Para Dino, processos criminais estão submetidos a regras específicas e não permitem que partidos políticos atuem como partes para requerer medidas cautelares. Ele ressaltou que o Código de Processo Penal estabelece que pedidos dessa natureza podem ser formulados pela autoridade policial ou pelo Ministério Público.
O ministro também afirmou que eventuais interesses políticos ou eleitorais podem ser legítimos dentro do ambiente próprio da política, mas não podem alterar as regras que regem um processo penal.

Investigação e crise no STF
O afastamento dos delegados ocorreu em um momento de crescente tensão envolvendo integrantes do Supremo e a Polícia Federal. A crise está relacionada a informações produzidas pela corporação durante investigações que envolvem o Banco Master.
André Mendonça havia afirmado que teria sido submetido a um suposto monitoramento ilegal e sistemático por parte da Polícia Federal durante mais de 30 dias. Em sua decisão, o ministro também apontou questionamentos sobre a atuação de Andrei Rodrigues.
Segundo Mendonça, pelo menos seis relatórios de inteligência foram produzidos de forma sigilosa entre os dias 3 e 31 de agosto de 2026.
Entre os elementos que vieram à tona estão mensagens e supostos encontros envolvendo o ministro Alexandre de Moraes e Daniel Vorcaro, proprietário do Banco Master. Mensagens do banqueiro também teriam mencionado Andrei Rodrigues e o procurador-geral da República, Paulo Gonet.
No decorrer da crise, Mendonça determinou o levantamento do sigilo de um relatório elaborado pela Polícia Federal. A Procuradoria-Geral da República, por sua vez, manifestou entendimento pela nulidade dos atos praticados pelo ministro.
Moraes também solicitou a abertura de uma investigação contra Mendonça no âmbito do Inquérito das Fake News.

Dino aponta risco para andamento das investigações
Ao determinar a volta dos delegados aos cargos, Flávio Dino considerou que a retirada de Andrei Rodrigues do comando da Polícia Federal poderia afetar diretamente o andamento das apurações.
De acordo com o ministro, a mudança na direção da corporação poderia interferir na composição da equipe responsável pelas investigações, dificultar o acesso aos materiais já disponibilizados e provocar atrasos no cumprimento das diligências.
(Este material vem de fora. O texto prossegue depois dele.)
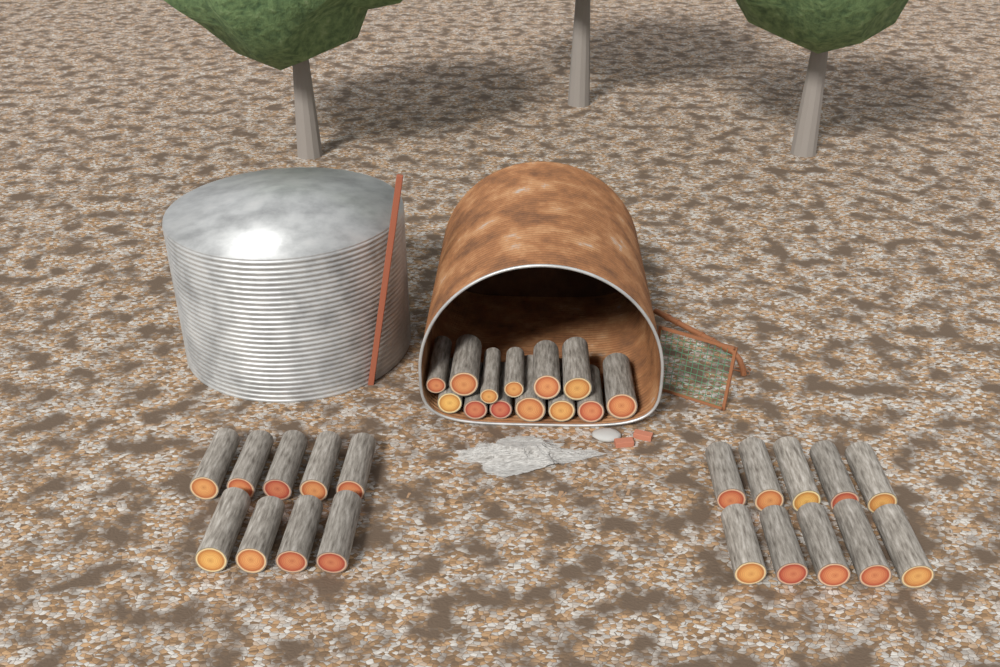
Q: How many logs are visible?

Dino também levou em consideração outro procedimento que tramita no Supremo: o inquérito relacionado ao caso Dark Horse, produção cinematográfica sobre a vida do ex-presidente Jair Bolsonaro.
O pedido apresentado por Andrei Rodrigues para suspender seu afastamento foi protocolado justamente no âmbito dessa investigação, que tem Dino como relator.
A Polícia Federal informou que a decisão de Mendonça poderia impedir o cumprimento de diligências previstas no inquérito. Diante disso, Dino decidiu pela reintegração dos dois delegados até que as medidas investigativas sejam concluídas.
Plenário deverá analisar a controvérsia
Na decisão, Flávio Dino também destacou que Edson Fachin já havia instaurado procedimento para que o plenário do STF analisasse questões relacionadas aos relatórios de inteligência produzidos pela Polícia Federal.
Para Dino, esse contexto reforça o entendimento de que a discussão deve ser submetida ao colegiado da Corte, e não decidida individualmente.
Com a nova decisão, Andrei Rodrigues reassume a direção-geral da Polícia Federal, enquanto Leandro Almada da Costa retorna à diretoria de Inteligência Policial. A disputa sobre os atos praticados durante a crise, contudo, ainda deverá ser analisada pelo Supremo.